REAZIONE GIALLOBLÙ – “Era importante portare a casa la vittoria dopo la partita che ci ha visto immeritatamente sconfitti tre giorni fa. I ragazzi hanno avuto subito questa forza di reazione e questo carattere contro una squadra che, al di là delle difficoltà, comunque ha una certa struttura di gioco consolidata. Non era facile, perché era una di quelle partite che per alcuni, sulla carta, sono già scontate, ma non è così. Le partite le vinci sempre in campo e poi non mi sembra di aver visto una squadra arrendevole in campo dall’altra parte. Anche in questo riconfermo i miei complimenti a Marchionni, che potevano essere già abbondantemente rilassati. E invece, per quanto hanno potuto, hanno cercato, ma poi credo che non ci sia stata partita.”
BORRELLI DAL 1′ – “Mi fa piacere di aver azzeccato la scelta, perché Fantacci viene da due gare consecutive e Borrelli scalpitava – come scalpitano Cernigoi e anche altri, aggiunge il tecnico. Era giusto dargli un po’ di riposo. Servivano poi anche un po’ di centimetri sia nella fase di costruzione e in quella di non possesso, ed è per questo che mi sembrava la mossa più azzeccata.”
SEMPRE SU BORRELLI – “Non ha fatto l’esterno e non gliel’ho neanche chiesto, è la posizione che inganna. Deve, però, imparare a gestire certe situazioni, perché ha sempre questa voglia di fare guerre personali e invece dovrebbe gestire meglio la palla.”
ERRORI DELLA PARTITA – “In realtà nel primo tempo abbiamo concesso qualcosa, che poteva essere arginato un po’ prima e sicuramente con una sofferenza diversa. Siamo partiti un po’ con il freno a mano tirato, abbiamo sbagliato degli appoggi, c’era troppa tensione e forse scarsa lucidità nel gestire la palla. Ci siamo dovuti adattare a quelli che erano i ritmi dell’avversario, ma non deve essere così. Dobbiamo avere più coraggio quando possiamo e dobbiamo essere più sereni con la palla. Le due traverse se le prendi è evidente che qualcosa stai sbagliando e sono occasioni che si stanno ripetendo già da molto tempo. Essere più cinici, avere più fame sotto porta, ci deve tornare utile per il futuro.”
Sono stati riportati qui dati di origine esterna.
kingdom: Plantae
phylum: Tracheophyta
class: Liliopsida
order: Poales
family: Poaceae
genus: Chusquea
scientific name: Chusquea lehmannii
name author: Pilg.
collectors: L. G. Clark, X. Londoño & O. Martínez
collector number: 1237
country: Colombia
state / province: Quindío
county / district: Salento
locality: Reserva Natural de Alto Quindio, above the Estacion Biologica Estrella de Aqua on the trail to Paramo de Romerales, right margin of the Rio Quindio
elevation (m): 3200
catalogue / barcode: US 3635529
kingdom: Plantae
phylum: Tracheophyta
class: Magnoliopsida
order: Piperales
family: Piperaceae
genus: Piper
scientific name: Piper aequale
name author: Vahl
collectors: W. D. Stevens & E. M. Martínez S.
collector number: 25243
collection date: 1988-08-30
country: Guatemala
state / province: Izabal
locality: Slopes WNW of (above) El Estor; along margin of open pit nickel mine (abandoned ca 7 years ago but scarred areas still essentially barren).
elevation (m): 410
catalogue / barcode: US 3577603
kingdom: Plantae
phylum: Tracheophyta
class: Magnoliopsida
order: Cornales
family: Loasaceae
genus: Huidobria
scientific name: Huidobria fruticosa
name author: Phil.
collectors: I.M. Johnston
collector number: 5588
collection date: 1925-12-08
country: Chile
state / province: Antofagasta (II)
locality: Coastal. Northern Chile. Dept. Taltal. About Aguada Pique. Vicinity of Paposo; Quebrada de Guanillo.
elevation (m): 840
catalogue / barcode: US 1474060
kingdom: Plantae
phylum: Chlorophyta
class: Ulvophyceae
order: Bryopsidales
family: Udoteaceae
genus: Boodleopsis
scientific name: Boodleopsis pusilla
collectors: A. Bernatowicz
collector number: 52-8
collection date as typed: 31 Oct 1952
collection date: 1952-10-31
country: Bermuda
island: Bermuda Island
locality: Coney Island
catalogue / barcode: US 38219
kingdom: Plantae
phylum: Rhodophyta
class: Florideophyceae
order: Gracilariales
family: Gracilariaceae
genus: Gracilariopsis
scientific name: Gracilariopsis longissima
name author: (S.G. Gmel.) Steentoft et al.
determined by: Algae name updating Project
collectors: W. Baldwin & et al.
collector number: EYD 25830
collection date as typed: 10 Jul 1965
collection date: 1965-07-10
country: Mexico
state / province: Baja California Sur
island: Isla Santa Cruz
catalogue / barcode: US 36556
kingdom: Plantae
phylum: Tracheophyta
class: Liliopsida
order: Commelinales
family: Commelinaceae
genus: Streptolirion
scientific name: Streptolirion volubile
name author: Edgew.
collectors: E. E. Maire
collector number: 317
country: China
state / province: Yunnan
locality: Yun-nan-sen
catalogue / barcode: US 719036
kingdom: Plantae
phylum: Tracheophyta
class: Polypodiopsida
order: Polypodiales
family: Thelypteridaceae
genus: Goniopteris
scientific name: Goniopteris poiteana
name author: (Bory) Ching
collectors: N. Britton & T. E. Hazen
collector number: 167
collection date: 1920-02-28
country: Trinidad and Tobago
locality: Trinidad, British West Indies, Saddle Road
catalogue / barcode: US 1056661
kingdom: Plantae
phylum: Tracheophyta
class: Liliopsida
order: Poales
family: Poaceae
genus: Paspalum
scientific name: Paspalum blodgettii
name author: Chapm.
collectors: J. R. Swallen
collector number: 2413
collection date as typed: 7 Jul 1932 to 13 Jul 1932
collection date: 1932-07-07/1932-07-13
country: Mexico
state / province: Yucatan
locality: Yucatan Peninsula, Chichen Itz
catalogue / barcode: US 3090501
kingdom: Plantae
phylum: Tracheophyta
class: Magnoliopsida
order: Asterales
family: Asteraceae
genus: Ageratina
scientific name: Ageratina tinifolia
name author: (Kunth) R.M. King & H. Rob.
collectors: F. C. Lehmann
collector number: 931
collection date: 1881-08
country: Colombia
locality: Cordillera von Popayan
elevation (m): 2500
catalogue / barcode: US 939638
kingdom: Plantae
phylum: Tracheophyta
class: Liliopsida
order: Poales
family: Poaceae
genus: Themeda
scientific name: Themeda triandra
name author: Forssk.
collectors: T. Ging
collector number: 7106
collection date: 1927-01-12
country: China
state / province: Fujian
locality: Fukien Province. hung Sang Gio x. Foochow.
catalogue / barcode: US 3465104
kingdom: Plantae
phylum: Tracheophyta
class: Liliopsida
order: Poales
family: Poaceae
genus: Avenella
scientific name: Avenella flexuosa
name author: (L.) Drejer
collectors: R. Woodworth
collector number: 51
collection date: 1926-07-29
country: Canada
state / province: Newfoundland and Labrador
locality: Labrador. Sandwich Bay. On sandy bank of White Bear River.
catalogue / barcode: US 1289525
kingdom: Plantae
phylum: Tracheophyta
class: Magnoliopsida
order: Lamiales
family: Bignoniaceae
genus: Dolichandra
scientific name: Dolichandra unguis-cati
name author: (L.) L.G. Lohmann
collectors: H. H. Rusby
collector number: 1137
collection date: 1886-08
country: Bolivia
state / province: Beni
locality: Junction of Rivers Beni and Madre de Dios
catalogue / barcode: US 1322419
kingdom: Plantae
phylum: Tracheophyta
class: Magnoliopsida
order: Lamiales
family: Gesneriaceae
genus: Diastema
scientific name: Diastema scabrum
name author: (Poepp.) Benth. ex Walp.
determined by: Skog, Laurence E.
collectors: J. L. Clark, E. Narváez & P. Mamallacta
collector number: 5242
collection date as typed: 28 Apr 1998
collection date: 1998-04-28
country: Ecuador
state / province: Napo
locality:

LA PIÙ GRANDE DIFFICOLTÀ – “Siamo una squadra che paradossalmente va in difficoltà quando c’è la sensazione di avere la partita in mano e soprattutto di essere in vantaggio di più gol. Riusciamo a gestire bene quando le forze sono livellate, ma quando abbiamo la calma apparente perché le cose sono sotto controllo è il momento che mi preoccupo di più. È un aspetto che va migliorato.”
JUVE STABIA FAVORITA AI PLAYOFF – “Non lo dico assolutamente, perché tutto quello che abbiamo fatto potremmo vederlo vanificato in una partita, soprattutto nel primo turno. Il campionato è una cosa e i playoff sono un’altra, le due cose vanno assolutamente divise, perché la concretezza da trovare nei playoff è indipendente da tutto ciò che abbiamo fatto fino ad oggi.”